In designing a new cardiac care center for the Baptist Medical Center in Jacksonville, Fla., Cannon Design worked to resolve conflicting programmatic needs and site issues. St. John’s River forms the site’s western edge, while the existing hospital and a parking garage occupy its other sides. Though the Heart Hospital houses specialty clinics for cardiac patients, it also serves as a new entry pavilion to the entire medical center.
Cannon planned the building so that it spreads outward to welcome different transportation modes—pedestrian, automobile, and helicopter—and inflects inward, creating two separate wings joined by a roof garden. Elevations facing the existing hospital complex feature an unapologetically utilitarian aesthetic worthy of their almost industrial context, while the side facing the water steps down gently in a series of layers that the architect likens to sedimentary deposits.
The Heart Hospital’s different layers allow for multiple entrances and approaches, as well as the ideal orientation of patient rooms. From the main drive, a new entry on grade leads to the emergency room loading zone, while a ramp leads up to the main public entrance. Hovering above this public entrance, a freestanding helipad transcends its utilitarian purpose and becomes an icon for the hospital.

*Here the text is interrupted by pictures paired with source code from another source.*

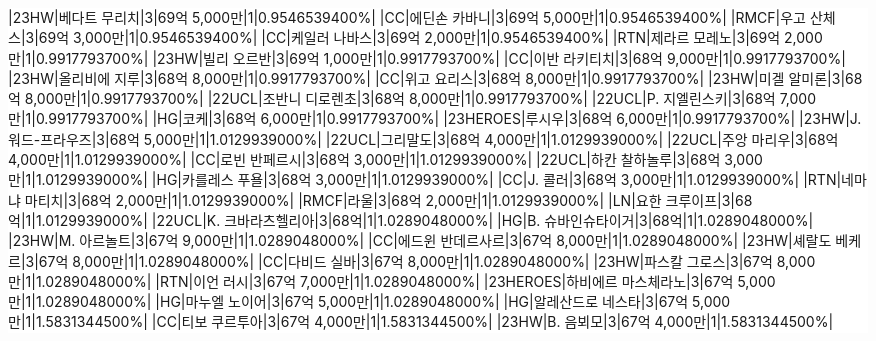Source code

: |23HW|베다트 무리치|3|69억 5,000만|1|0.9546539400%|
|CC|에딘손 카바니|3|69억 5,000만|1|0.9546539400%|
|RMCF|우고 산체스|3|69억 3,000만|1|0.9546539400%|
|CC|케일러 나바스|3|69억 2,000만|1|0.9546539400%|
|RTN|제라르 모레노|3|69억 2,000만|1|0.9917793700%|
|23HW|빌리 오르반|3|69억 1,000만|1|0.9917793700%|
|CC|이반 라키티치|3|68억 9,000만|1|0.9917793700%|
|23HW|올리비에 지루|3|68억 8,000만|1|0.9917793700%|
|CC|위고 요리스|3|68억 8,000만|1|0.9917793700%|
|23HW|미겔 알미론|3|68억 8,000만|1|0.9917793700%|
|22UCL|조반니 디로렌초|3|68억 8,000만|1|0.9917793700%|
|22UCL|P. 지엘린스키|3|68억 7,000만|1|0.9917793700%|
|HG|코케|3|68억 6,000만|1|0.9917793700%|
|23HEROES|루시우|3|68억 6,000만|1|0.9917793700%|
|23HW|J. 워드-프라우즈|3|68억 5,000만|1|1.0129939000%|
|22UCL|그리말도|3|68억 4,000만|1|1.0129939000%|
|22UCL|주앙 마리우|3|68억 4,000만|1|1.0129939000%|
|CC|로빈 반페르시|3|68억 3,000만|1|1.0129939000%|
|22UCL|하칸 찰하놀루|3|68억 3,000만|1|1.0129939000%|
|HG|카를레스 푸욜|3|68억 3,000만|1|1.0129939000%|
|CC|J. 콜러|3|68억 3,000만|1|1.0129939000%|
|RTN|네마냐 마티치|3|68억 2,000만|1|1.0129939000%|
|RMCF|라울|3|68억 2,000만|1|1.0129939000%|
|LN|요한 크루이프|3|68억|1|1.0129939000%|
|22UCL|K. 크바라츠헬리아|3|68억|1|1.0289048000%|
|HG|B. 슈바인슈타이거|3|68억|1|1.0289048000%|
|23HW|M. 아르놀트|3|67억 9,000만|1|1.0289048000%|
|CC|에드윈 반데르사르|3|67억 8,000만|1|1.0289048000%|
|23HW|셰랄도 베케르|3|67억 8,000만|1|1.0289048000%|
|CC|다비드 실바|3|67억 8,000만|1|1.0289048000%|
|23HW|파스칼 그로스|3|67억 8,000만|1|1.0289048000%|
|RTN|이언 러시|3|67억 7,000만|1|1.0289048000%|
|23HEROES|하비에르 마스체라노|3|67억 5,000만|1|1.0289048000%|
|HG|마누엘 노이어|3|67억 5,000만|1|1.0289048000%|
|HG|알레산드로 네스타|3|67억 5,000만|1|1.5831344500%|
|CC|티보 쿠르투아|3|67억 4,000만|1|1.5831344500%|
|23HW|B. 음뵈모|3|67억 4,000만|1|1.5831344500%|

A multi-level, glass-walled lobby slips around the building’s circumference, connecting its two wings. Its transparency creates an immediate visual connection to the roof garden, the river, and the city skyline. Patient rooms define the building’s shape, bending and folding with fluidity to maximize light and views. Unlike the all-glass façade that faces the arrival court and helipad, the river façade features openings that the architect calculated to frame views for patients in panoramic horizontal slices.